In 1985, right about this time of year, my friends and I navigated our way downtown to Toronto’s Concert Hall to see Cabaret Voltaire. I was two months shy of my high school graduation. But that was nothing compared to the excitement of finally getting to see the great trio from Sheffield.
The Cabs meant the world to us. Once their Sensoria remix laid its monster hooks into us, we were theirs forever.
So you can imagine my excitement back in 2011, when Richard Kirk accepted my friend request on Facebook.
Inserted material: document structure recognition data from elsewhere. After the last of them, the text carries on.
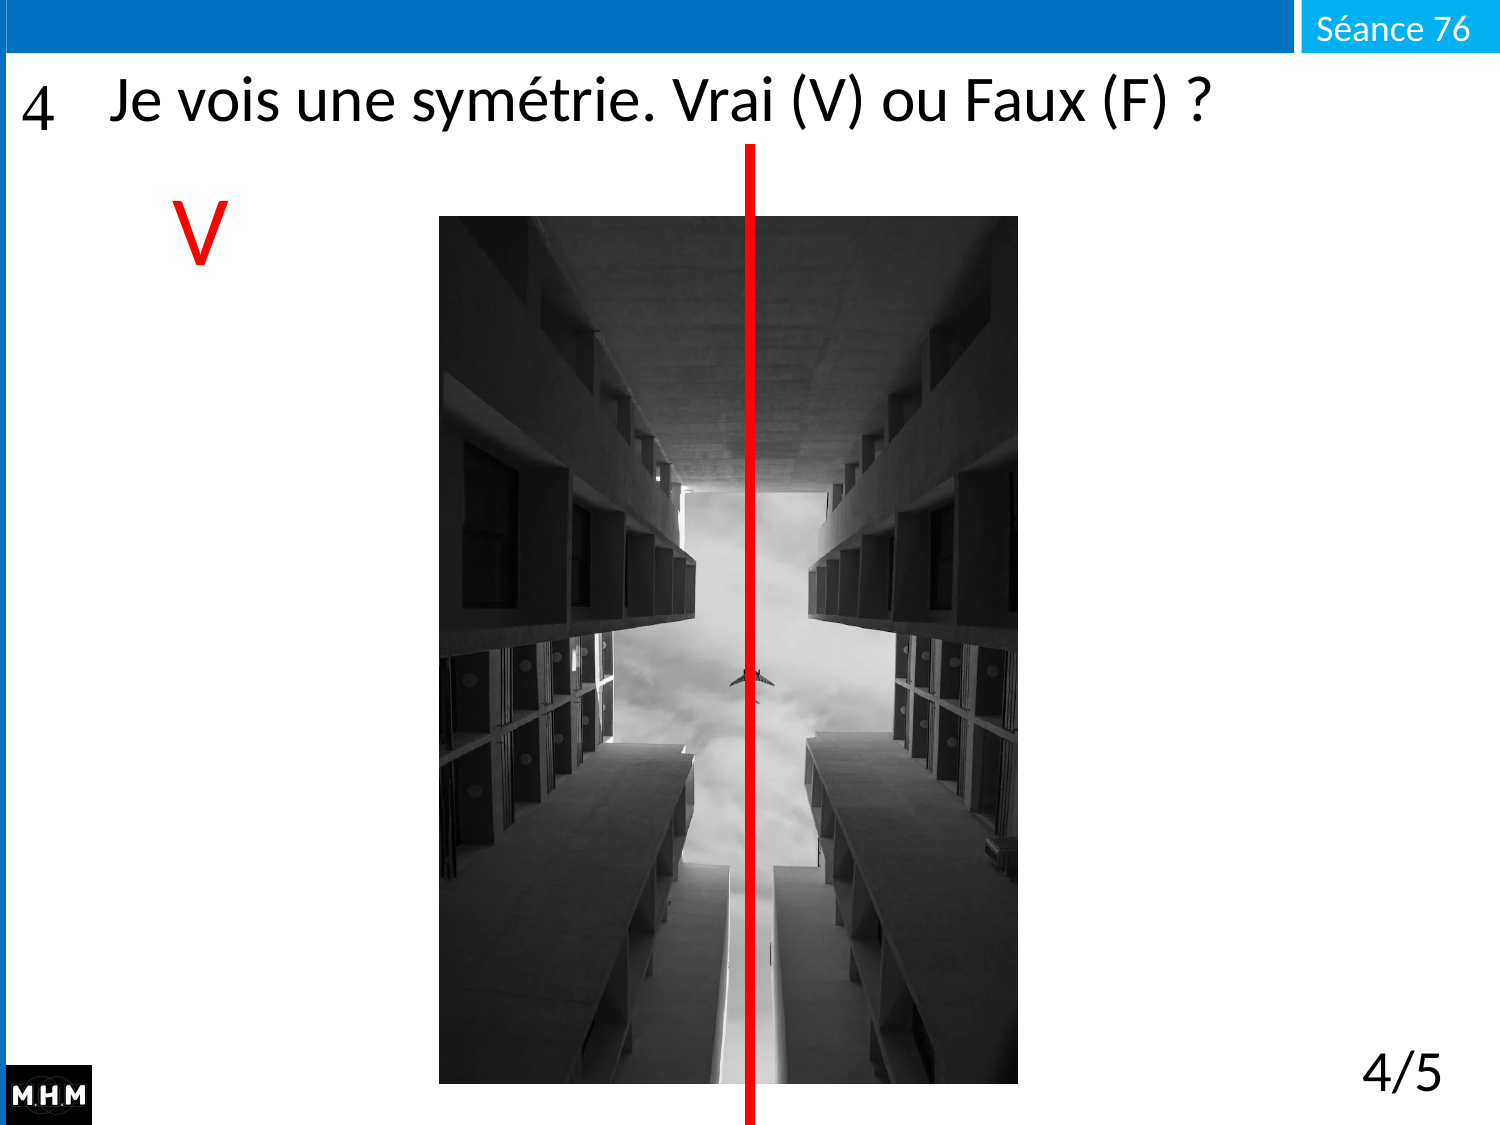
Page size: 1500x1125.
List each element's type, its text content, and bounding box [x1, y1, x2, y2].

picture [6, 1065, 92, 1125]
text_box V [157, 157, 411, 293]
title Je vois une symétrie. Vrai (V) ou Faux (F) ? [94, 57, 1389, 144]
text_box 4/5 [1319, 1026, 1488, 1111]
picture [751, 216, 1018, 1084]
picture [439, 216, 749, 1084]
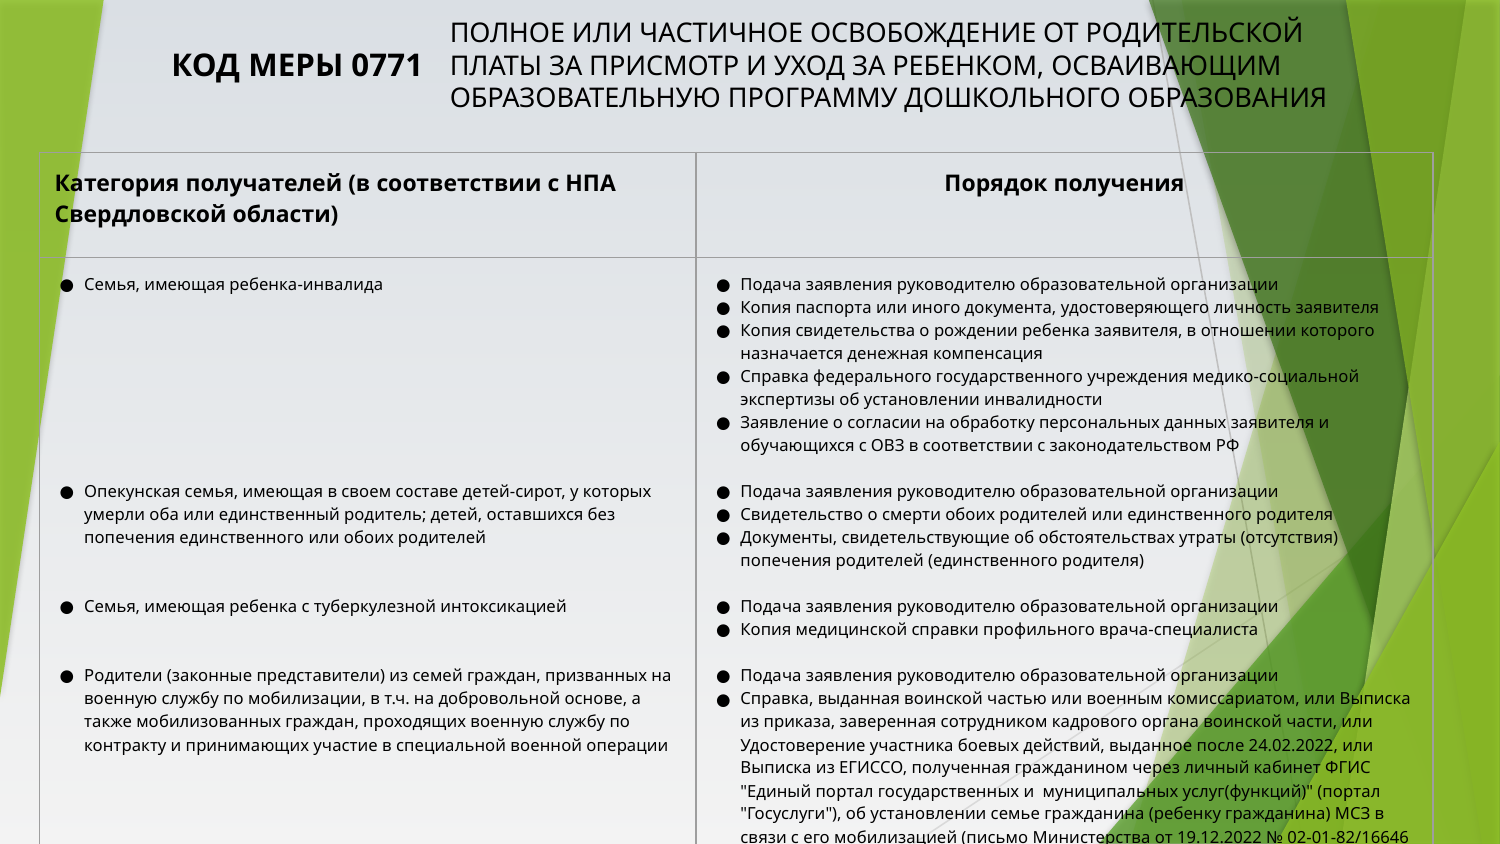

“Thanks so much Richard,” I gushed. “Your music has meant a lot to me. I saw you play The Concert Hall in Toronto in 1985. One of my absolute favourite live music experiences.”
My excitement (admittedly heightened by a late-afternoon double espresso), lasted all of 14 minutes.
“Hey Kevin – nice to meet you. I am however Richard A. Kirk not Richard H. Kirk. I get it a lot! Cheers, man.”
Mr. Kirk turned out to be a very pleasant visual artist from London, Ontario. Good guy, but obviously not a pioneer of industrial music who earned international accolades in the mid-1980s.
I searched Facebook high and low for Richard H., to no avail. (He’s since joined.) In a fit of ennui, I downloaded their 1994 double-album The Conversation. Like so much of the catalogue, it’s a wonderful effort that remains vital and challenging. A few weeks back, I transferred my vinyl copy of Voice of America to mp3. It’s not half bad either.